Groer, 83, died Sunday night of pneumonia at a hospital in St. Poelten,
40 miles west of Vienna, where he was being treated for cancer, the Archdiocese
of Vienna announced Monday.
Groer was cardinal of Vienna from 1986 until 1995, when allegations first
surfaced that he had sexually molested students at an all-male Catholic
boarding school in the early 1970s.
He resigned later in 1995 as head of the Austrian Bishops' Conference
under pressure from church and lay leaders. In 1998 -- on the Vatican's
orders, but without admitting any guilt -- he relinquished his church
duties and went into months of exile in Dresden, Germany.
Although the affair threw Austria's church into turmoil, reaction to
Groer's death was surprisingly muted Monday. The famed Pummerin bell in
Vienna's St. Stephen's Cathedral tolled for Groer, and Pope John Paul
II sent a telegram of condolence saying the cardinal led the archdiocese
"with great love for Christ and his church." But Groer's successor,
Cardinal Christoph Schoenborn, urged Austrians to find a way to put the
affair behind them and bury any lingering bitterness along with Groer.
"In view of death, the painful questions of the past may be put
in God's hands. That applies to Cardinal Groer as well as to any other
Christian," Schoenborn said. "The mercy of God is crucial to
each Christian at the end of his life," added Cardinal Franz Koenig,
who preceded Groer as Austria's top churchman.
Disgust over the church's handling of the scandal has contributed to
a recent exodus of disaffected believers. Although 80 percent of Austria's
8 million people identify themselves as Catholics, thousands have been
leaving the church every year, citing frustration over the burgeoning
worldwide priest-pedophilia scandal as well as over the Vatican's refusal
to sanction the ordination of women. "I missed an official apology"
for the Groer affair, said Roland Machek, a Vienna-area businessman. "Everything
was done to protect the system -- to keep things in the dark and not confess
anything. Victims could never let it go like this."

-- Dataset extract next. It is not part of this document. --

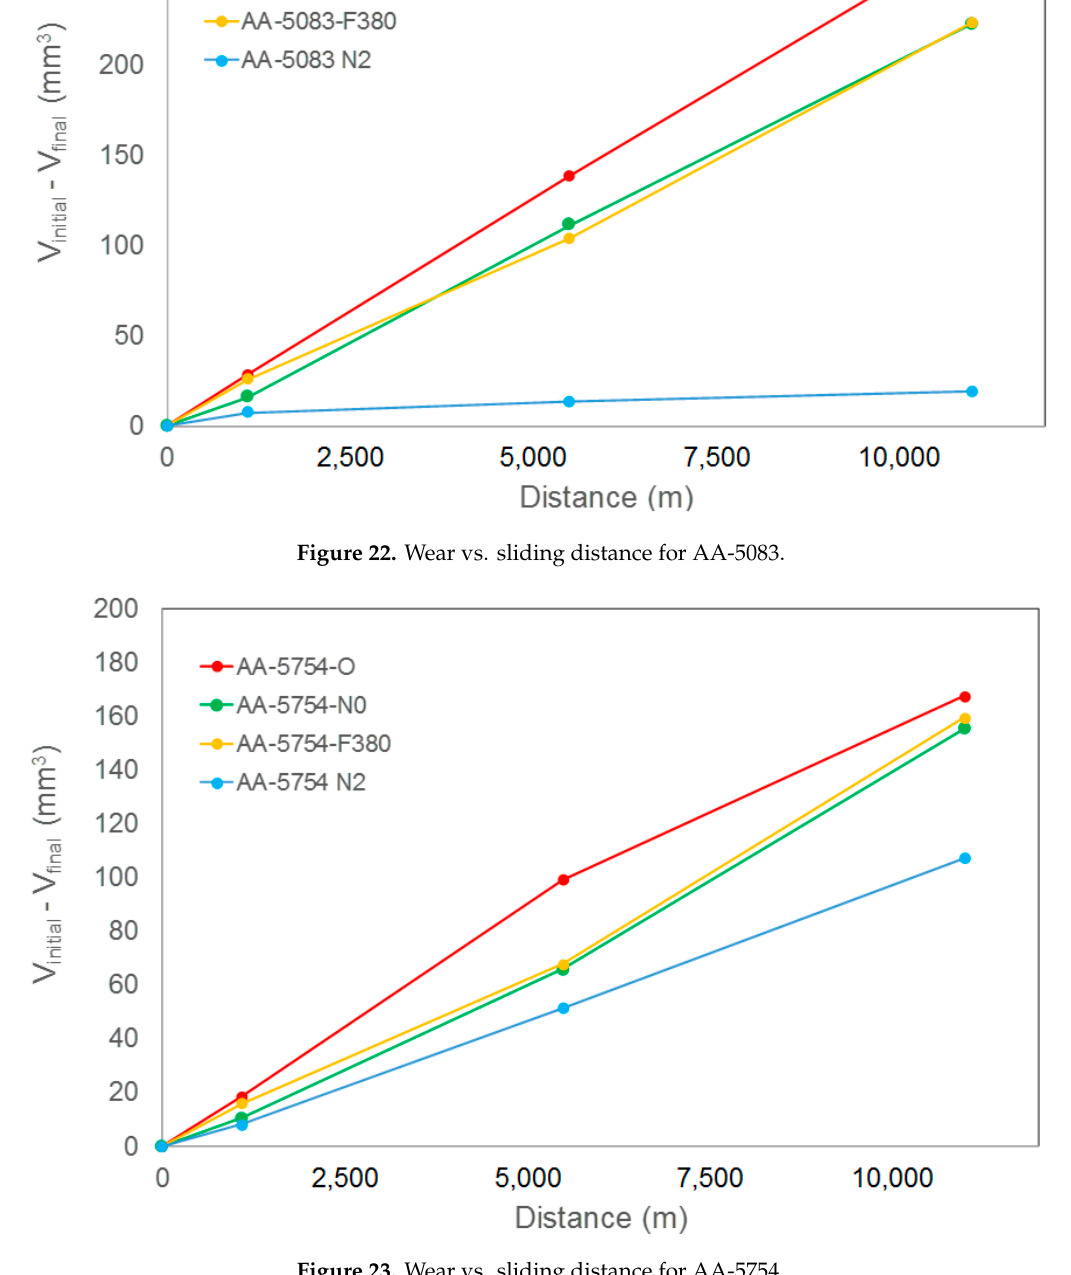
Figure 23. Wear vs. sliding distance for AA ‐ 5754.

The scandal began in March 1998, when a former seminary student said
Groer, his religion instructor, had abused him repeatedly in the early
1970s. The student said he decided to go public after hearing Groer declare
that those who abuse children would not "inherit heaven." Other
former students at the all-male high school at Hollabrunn, 40 miles north
of Vienna, came forward with similar charges. State prosecutors never
became involved because the statute of limitations for sexual abuse of
a minor had long since expired.
The Vatican drew sharp criticism from many Austrians for taking three
years to act. "It was a hard test for all of us," Schoenborn
conceded Monday. Born in Vienna on Oct. 13, 1919, Groer moved with his
parents to neighboring Czechoslovakia in 1929 and lived there for a decade,
attending Austrian schools and holding Czech nationality until 1939. He
studied for the priesthood at the Hollabrunn seminary and was ordained
in 1942.
Groer, a conservative Benedictine priest who ran a retreat center before
he was appointed cardinal, had applied for retirement in 1994, when he
turned 75, but John Paul left him in his post. Before the allegations
of pedophilia surfaced, Groer had been well-liked by older churchgoers
and some younger conservatives, and had sought to reach out to more liberal
Catholics. A funeral Mass will be held April 4 at St. Stephen's Cathedral.